Die folgenden Schritte führen von der Fassade zur fertigen Anlage. Wir bauen einzelne Leuchtbuchstaben, geschlossene Kastenschilder und wechselnde Anzeigefelder; welche Bauart passt, entscheidet sich am Standort und nicht am Entwurf.
Leuchtreklame Dortmund — Fertigung, Montage, Angebot
Der Westenhellweg gilt seit Jahren als eine der meistbegangenen Einkaufsstraßen Deutschlands, und das prägt jede Werbeanlage dort. Die Fassaden stehen dicht, der Blick der Passanten geht nach vorn, nicht nach oben, und die Konkurrenz um Aufmerksamkeit ist erdrückend. Wenige hundert Meter weiter, am Ostenhellweg, an der Kampstraße und rund um die Reinoldikirche, ändert sich das Tempo bereits deutlich — und damit auch, welche Anlage überhaupt sinnvoll ist.
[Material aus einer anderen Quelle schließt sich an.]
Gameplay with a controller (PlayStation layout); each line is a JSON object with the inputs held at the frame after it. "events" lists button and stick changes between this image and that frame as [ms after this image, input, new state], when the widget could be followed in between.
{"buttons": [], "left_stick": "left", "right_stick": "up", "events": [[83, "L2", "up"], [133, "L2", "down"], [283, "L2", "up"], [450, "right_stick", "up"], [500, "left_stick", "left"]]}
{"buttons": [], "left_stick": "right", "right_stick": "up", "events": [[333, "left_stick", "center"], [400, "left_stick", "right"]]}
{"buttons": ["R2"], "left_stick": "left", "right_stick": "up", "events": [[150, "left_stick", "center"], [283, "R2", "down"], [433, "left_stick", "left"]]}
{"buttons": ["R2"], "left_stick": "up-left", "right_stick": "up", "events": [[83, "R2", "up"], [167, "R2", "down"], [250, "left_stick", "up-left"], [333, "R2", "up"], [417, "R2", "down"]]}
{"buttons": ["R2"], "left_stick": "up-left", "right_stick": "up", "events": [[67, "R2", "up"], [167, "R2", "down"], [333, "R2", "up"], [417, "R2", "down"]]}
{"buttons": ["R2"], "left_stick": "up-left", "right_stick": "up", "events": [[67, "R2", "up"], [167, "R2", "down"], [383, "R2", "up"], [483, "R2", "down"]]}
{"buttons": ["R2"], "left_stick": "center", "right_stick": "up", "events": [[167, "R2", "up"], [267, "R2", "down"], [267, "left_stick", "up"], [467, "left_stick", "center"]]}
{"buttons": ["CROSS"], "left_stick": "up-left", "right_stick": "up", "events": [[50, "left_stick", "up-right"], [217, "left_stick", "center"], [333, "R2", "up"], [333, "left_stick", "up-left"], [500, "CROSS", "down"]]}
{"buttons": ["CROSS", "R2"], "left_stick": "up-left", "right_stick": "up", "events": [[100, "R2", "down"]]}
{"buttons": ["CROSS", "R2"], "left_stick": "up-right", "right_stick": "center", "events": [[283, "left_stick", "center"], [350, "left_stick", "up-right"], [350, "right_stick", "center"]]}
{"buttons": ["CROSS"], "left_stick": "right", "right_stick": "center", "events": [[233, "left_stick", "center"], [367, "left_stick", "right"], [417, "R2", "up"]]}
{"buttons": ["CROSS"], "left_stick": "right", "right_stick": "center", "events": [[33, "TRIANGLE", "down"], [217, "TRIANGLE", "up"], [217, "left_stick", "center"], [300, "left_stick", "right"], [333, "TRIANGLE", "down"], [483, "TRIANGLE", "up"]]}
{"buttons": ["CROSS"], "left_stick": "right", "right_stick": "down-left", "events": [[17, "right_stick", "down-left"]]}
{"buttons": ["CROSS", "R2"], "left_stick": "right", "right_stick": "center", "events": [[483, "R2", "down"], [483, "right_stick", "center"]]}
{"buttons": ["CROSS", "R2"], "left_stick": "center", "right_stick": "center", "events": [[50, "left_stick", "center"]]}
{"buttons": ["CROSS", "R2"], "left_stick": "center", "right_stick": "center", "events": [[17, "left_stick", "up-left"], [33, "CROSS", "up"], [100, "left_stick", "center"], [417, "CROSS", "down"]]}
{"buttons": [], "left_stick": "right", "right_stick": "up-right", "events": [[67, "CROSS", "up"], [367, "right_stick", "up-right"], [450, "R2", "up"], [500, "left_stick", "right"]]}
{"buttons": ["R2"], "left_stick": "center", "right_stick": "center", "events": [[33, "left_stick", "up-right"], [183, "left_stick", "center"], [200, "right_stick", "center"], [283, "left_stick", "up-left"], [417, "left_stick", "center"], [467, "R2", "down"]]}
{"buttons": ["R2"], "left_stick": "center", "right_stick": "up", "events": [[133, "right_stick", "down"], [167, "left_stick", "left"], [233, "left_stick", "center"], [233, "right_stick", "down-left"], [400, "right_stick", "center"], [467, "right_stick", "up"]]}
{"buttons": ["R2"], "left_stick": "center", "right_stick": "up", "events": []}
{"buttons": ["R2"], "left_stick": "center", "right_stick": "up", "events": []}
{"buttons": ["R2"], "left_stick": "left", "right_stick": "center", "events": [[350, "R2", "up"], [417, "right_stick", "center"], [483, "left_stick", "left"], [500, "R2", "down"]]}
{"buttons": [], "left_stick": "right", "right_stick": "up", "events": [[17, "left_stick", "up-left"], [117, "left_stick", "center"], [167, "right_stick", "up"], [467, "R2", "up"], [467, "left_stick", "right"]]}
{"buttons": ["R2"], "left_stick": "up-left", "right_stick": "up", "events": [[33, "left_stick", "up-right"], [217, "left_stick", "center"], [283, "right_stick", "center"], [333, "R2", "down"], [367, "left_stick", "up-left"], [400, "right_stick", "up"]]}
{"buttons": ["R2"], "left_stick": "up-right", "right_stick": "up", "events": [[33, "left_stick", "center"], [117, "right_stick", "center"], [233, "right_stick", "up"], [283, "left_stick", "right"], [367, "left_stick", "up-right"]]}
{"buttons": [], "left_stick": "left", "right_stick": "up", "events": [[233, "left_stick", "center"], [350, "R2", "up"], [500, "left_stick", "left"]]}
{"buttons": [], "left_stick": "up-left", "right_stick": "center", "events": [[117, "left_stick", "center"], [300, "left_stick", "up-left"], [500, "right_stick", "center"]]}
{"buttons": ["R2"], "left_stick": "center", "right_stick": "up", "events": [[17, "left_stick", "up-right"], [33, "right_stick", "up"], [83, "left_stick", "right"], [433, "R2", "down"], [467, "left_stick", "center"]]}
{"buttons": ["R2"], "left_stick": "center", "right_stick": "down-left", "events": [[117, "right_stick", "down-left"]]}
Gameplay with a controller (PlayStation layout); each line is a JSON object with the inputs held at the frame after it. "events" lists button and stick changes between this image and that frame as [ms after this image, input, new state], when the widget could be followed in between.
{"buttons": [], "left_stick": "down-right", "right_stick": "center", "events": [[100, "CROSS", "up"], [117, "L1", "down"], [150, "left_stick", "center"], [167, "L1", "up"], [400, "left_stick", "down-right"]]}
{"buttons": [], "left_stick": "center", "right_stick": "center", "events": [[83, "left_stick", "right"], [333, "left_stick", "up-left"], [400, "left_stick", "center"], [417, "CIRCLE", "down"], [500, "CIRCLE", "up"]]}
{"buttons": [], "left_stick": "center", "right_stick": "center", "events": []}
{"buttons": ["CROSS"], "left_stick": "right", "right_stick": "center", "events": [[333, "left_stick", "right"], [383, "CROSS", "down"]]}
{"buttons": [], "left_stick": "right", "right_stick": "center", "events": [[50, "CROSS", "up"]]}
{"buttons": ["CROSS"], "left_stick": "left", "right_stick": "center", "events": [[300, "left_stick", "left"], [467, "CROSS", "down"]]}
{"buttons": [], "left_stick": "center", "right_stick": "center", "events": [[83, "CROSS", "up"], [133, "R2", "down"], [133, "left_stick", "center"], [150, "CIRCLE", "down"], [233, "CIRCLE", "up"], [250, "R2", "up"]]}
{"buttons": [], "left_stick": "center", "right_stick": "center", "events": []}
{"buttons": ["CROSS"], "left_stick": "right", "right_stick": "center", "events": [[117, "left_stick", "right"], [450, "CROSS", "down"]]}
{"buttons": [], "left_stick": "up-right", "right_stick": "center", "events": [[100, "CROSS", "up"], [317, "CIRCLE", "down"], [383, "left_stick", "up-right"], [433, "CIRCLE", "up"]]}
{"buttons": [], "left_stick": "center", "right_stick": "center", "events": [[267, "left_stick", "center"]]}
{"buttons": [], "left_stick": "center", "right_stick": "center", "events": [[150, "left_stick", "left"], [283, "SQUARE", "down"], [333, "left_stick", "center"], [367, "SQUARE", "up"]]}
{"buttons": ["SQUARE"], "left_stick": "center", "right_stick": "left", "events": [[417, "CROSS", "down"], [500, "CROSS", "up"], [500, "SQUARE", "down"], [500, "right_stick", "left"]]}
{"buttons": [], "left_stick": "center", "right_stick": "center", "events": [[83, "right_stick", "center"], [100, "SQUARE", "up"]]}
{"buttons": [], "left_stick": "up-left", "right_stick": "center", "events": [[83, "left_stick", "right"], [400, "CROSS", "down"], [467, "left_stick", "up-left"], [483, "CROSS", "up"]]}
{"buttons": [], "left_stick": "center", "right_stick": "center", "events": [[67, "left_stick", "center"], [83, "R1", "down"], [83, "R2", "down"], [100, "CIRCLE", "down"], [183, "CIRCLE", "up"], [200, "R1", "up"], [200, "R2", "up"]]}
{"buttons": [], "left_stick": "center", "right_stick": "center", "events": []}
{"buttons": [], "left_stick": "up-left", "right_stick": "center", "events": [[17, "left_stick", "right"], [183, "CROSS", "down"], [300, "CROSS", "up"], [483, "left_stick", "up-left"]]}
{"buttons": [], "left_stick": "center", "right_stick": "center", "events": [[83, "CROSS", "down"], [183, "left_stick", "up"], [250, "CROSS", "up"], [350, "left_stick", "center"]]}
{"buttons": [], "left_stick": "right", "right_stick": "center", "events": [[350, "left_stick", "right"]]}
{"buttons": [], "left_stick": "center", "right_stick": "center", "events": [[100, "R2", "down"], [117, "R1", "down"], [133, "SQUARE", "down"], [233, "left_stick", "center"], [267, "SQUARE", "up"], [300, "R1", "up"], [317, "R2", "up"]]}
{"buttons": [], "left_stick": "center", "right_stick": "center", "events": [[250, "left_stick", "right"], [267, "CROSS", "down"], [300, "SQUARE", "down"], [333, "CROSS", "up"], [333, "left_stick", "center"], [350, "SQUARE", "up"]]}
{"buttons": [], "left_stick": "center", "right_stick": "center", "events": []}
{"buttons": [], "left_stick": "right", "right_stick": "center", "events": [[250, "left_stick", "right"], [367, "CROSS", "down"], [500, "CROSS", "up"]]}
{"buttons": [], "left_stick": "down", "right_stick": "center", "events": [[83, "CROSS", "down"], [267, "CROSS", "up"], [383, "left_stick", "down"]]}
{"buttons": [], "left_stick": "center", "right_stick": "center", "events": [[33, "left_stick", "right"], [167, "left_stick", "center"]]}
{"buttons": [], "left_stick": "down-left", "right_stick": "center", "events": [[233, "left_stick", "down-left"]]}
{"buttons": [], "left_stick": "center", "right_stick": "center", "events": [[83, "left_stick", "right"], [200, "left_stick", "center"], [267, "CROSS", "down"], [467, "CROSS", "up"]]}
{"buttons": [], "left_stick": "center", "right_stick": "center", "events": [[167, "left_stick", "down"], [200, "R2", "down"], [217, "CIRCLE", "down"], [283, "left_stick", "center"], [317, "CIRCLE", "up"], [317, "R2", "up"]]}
Den Standort nach Gehtempo und Blickhöhe beurteilen
Warum Westenhellweg und Kampstraße verschiedene Anlagen brauchen
Auf dem Westenhellweg bewegen sich Menschen dicht gedrängt und lesen Schilder aus wenigen Metern, meist auf Augenhöhe oder knapp darüber. Ein Ausleger quer zur Fassade wirkt dort besser als ein Schriftzug hoch über dem Schaufenster, den bei diesem Gedränge kaum jemand sieht. Am Alten Markt mit Außengastronomie kehrt sich das um: Dort schaut man in Ruhe nach oben.
Die Bauart nach Nutzung und Untergrund wählen
Buchstabe, Kasten oder Anzeigefeld
Danach fällt die Entscheidung über die Bauform. Einzelbuchstaben eignen sich für einen feststehenden Namen und lassen die Fassade sichtbar. Ein geschlossener Kasten trägt Schriftzug und Logo gemeinsam und ist die robusteste Lösung in stark frequentierten Lagen. Ein wechselndes Anzeigefeld von 1,92 Metern Breite und 0,48 Metern Höhe — sechs mal drei Bauteile — rechnet sich erst, wenn der Inhalt tatsächlich regelmäßig wechselt.
Die Zeichenhöhe aus der Leseentfernung ableiten
Eine Rechenregel, die selten trügt
Als grober Anhalt gilt: Ein Zentimeter Zeichenhöhe trägt etwa dreißig Zentimeter weit. Für ein Schild, das quer über den Westenhellweg gelesen werden soll, landen wir damit bei zwanzig bis fünfundzwanzig Zentimetern Zeichenhöhe. In einer schmalen Seitenstraße genügen zehn. Wer größer baut als nötig, zahlt doppelt: einmal in der Herstellung und einmal im Stromverbrauch über die gesamte Nutzungsdauer.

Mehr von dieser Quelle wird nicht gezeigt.